[Material for this exercise]

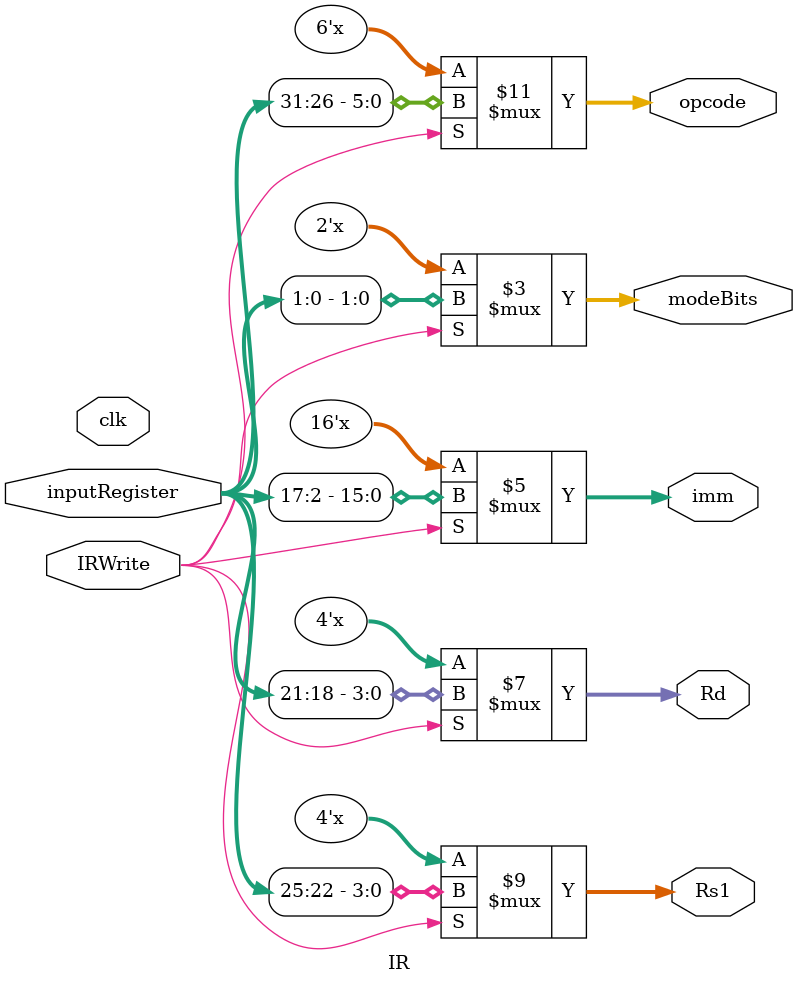
<source format=v>
module IR(
    input wire clk,
    input wire IRWrite,
    input wire [31:0] inputRegister,  // The input register
    output reg [5:0] opcode,    // 0:5
    output reg [3:0] Rs1,       
    output reg [3:0] Rd,        
    output reg [15:0] imm,      
    output reg [1:0] modeBits    
);

always @* begin
    if (IRWrite == 1'b1) begin
        opcode <= inputRegister[31:26];
        Rs1 <= inputRegister[25:22];
        Rd <= inputRegister[21:18];
        imm <= inputRegister[17:2];
        modeBits <= inputRegister[1:0];
    end
end

endmodule

</source>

[/Material for this exercise]

Work request:
Some lines in the data above hold the string "wire". Find and copy each of them.

Answer section:
    input wire clk,
    input wire IRWrite,
    input wire [31:0] inputRegister,  // The input register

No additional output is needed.